Starting at the line that contains "Leave a Reply", return each line exactly as written until the listing below ends, and return no other line.
BEGIN
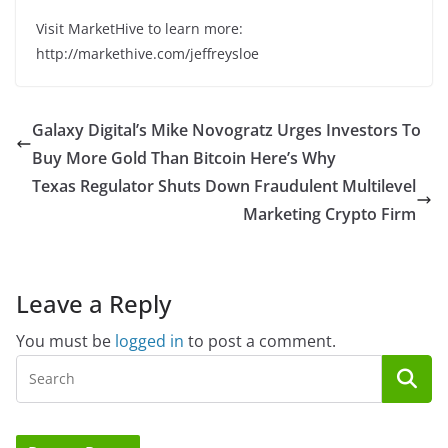
Visit MarketHive to learn more:
http://markethive.com/jeffreysloe
Galaxy Digital’s Mike Novogratz Urges Investors To
Buy More Gold Than Bitcoin Here’s Why
Texas Regulator Shuts Down Fraudulent Multilevel
Marketing Crypto Firm
Leave a Reply
You must be
logged in
to post a comment.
END
> **Output below**
Leave a Reply
You must be
logged in
to post a comment.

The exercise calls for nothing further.